Tiger burns so bright for Booker winner Adiga

Moment of glory: Booker winner Aravind Adiga

THE experience of being an immigrant fuelled the writing of The White Tiger, the debut novel by Indian writer Aravind Adiga which has won the £50,000 Man Booker Prize.

Adiga, at 33 the second youngest victor in Booker history, said living in Britain, America and Australia had helped him understand the Indian underclass whose lives he chronicles. "I remember what it was like to be completely cut off," he said.

The White Tiger is the story of Balram Halwai, the son of a tubercular rickshaw driver who escapes grinding poverty in the countryside by moving to the city and becoming a chauffeur. Balram goes on to entrepreneurial success on the back of a murder.

Speaking after his victory at the Guildhall last night, Adiga said India's urban immigrants reminded him of his own experience overseas.

"These people getting off the train in New Delhi and seeing these giant flyovers and cars are as lost as I as when I arrived in New York," he said.
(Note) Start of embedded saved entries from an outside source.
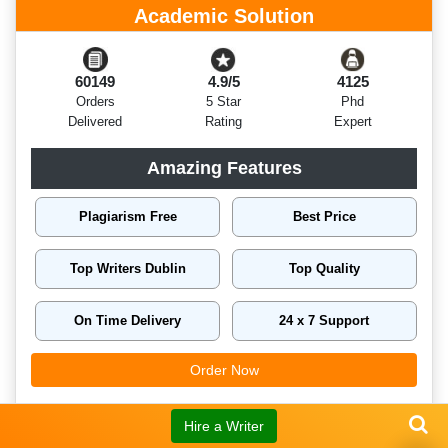
Academic Solution
60149
4.9/5
4125
Orders
5 Star
Phd
Delivered
Rating
Expert
Amazing Features
Plagiarism Free
Best Price
Top Writers Dublin
Top Quality
On Time Delivery
24 x 7 Support
Order Now
Hire a Writer
Related Assignment Samples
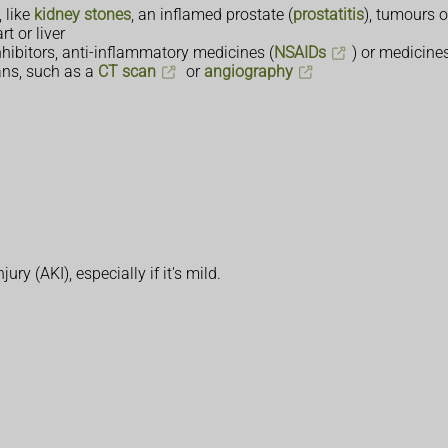
 like
kidney stones
, an inflamed prostate (
prostatitis
), tumours o
t or liver
hibitors, anti-inflammatory medicines (
NSAIDs
) or medicine
ans, such as a
CT scan
or
angiography
y (AKI), especially if it's mild.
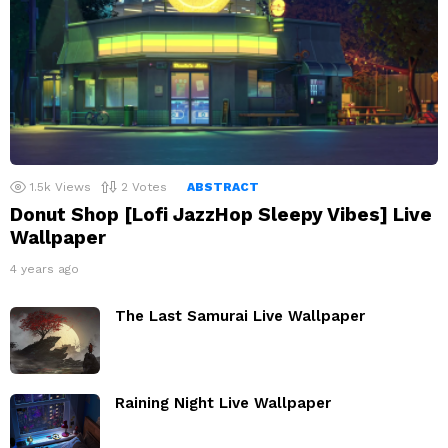
1.5k
Views
2
Votes
ABSTRACT
Donut Shop [Lofi JazzHop Sleepy Vibes] Live
Wallpaper
4 years ago
The Last Samurai Live Wallpaper
Raining Night Live Wallpaper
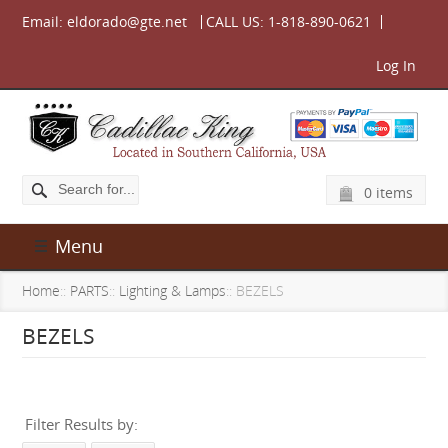
Email:
eldorado@gte.net
CALL US:
1-818-890-0621
Log In
0 items
Menu
Home
::
PARTS
::
Lighting & Lamps
:: BEZELS
BEZELS
Filter Results by:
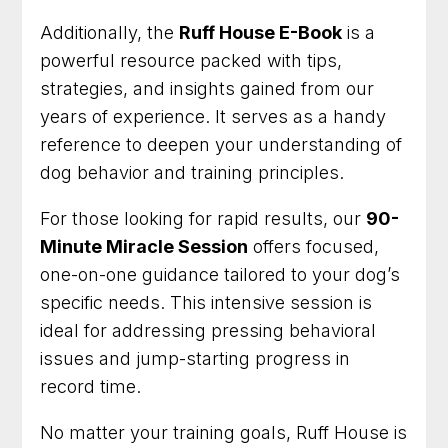
Additionally, the
Ruff House E-Book
is a
powerful resource packed with tips,
strategies, and insights gained from our
years of experience. It serves as a handy
reference to deepen your understanding of
dog behavior and training principles.
For those looking for rapid results, our
90-
Minute Miracle Session
offers focused,
one-on-one guidance tailored to your dog’s
specific needs. This intensive session is
ideal for addressing pressing behavioral
issues and jump-starting progress in
record time.
No matter your training goals, Ruff House is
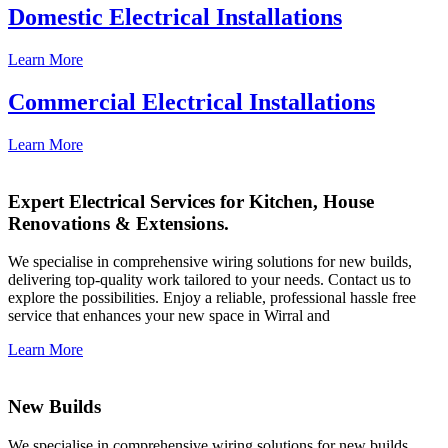
Domestic Electrical Installations
Learn More
Commercial Electrical Installations
Learn More
Expert Electrical Services for Kitchen, House
Renovations & Extensions.
We specialise in comprehensive wiring solutions for new builds,
delivering top-quality work tailored to your needs. Contact us to
explore the possibilities. Enjoy a reliable, professional hassle free
service that enhances your new space in Wirral and
Learn More
New Builds
We specialise in comprehensive wiring solutions for new builds,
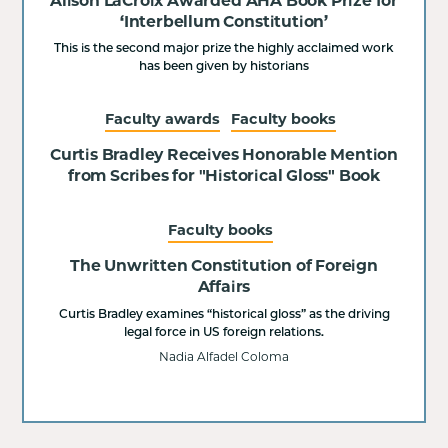
Alison LaCroix Awarded AHA Book Prize for
‘Interbellum Constitution’
This is the second major prize the highly acclaimed work
has been given by historians
Faculty awards
Faculty books
Curtis Bradley Receives Honorable Mention
from Scribes for "Historical Gloss" Book
Faculty books
The Unwritten Constitution of Foreign
Affairs
Curtis Bradley examines “historical gloss” as the driving
legal force in US foreign relations.
Nadia Alfadel Coloma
People he had met as a journalist for Time magazine and British papers had strongly influenced the book.

Most significantly, an angry rickshaw driver once told Adiga that the journalist might well listen to his story but would go away and immediately forget him. Far from forgetting, it was these people whose lives were told in his novel. "It got me thinking about India in a new way," he said. The common culture of rich and poor had been eroded and class difference was contributing to the growth of, for example, terrorism.

"Class is one of the big dividers between the better off and the worse off. It doesn't seem to be what most people think literature should be about, but to me it's the most pressing thing." Although described by some as "angry," Adiga said the novel was "meant to be funny as well".

Michael Portillo, the former MP and chairman of judges, described the novel as like Macbeth with "a delicious twist". He said it had blown his socks off.

Adiga was born in Madras but now lives in Mumbai. He studied English literature at Columbia and Oxford universities. He is the fourth Indian-born writer to win after Salman Rushdie, Arundhati Roy and Kiran Desai. He beat Sebastian Barry, who was the bookies' favourite, another Indian Amitav Ghosh, Australian Steve Toltz and London-based authors Philip Hensher and Linda Grant.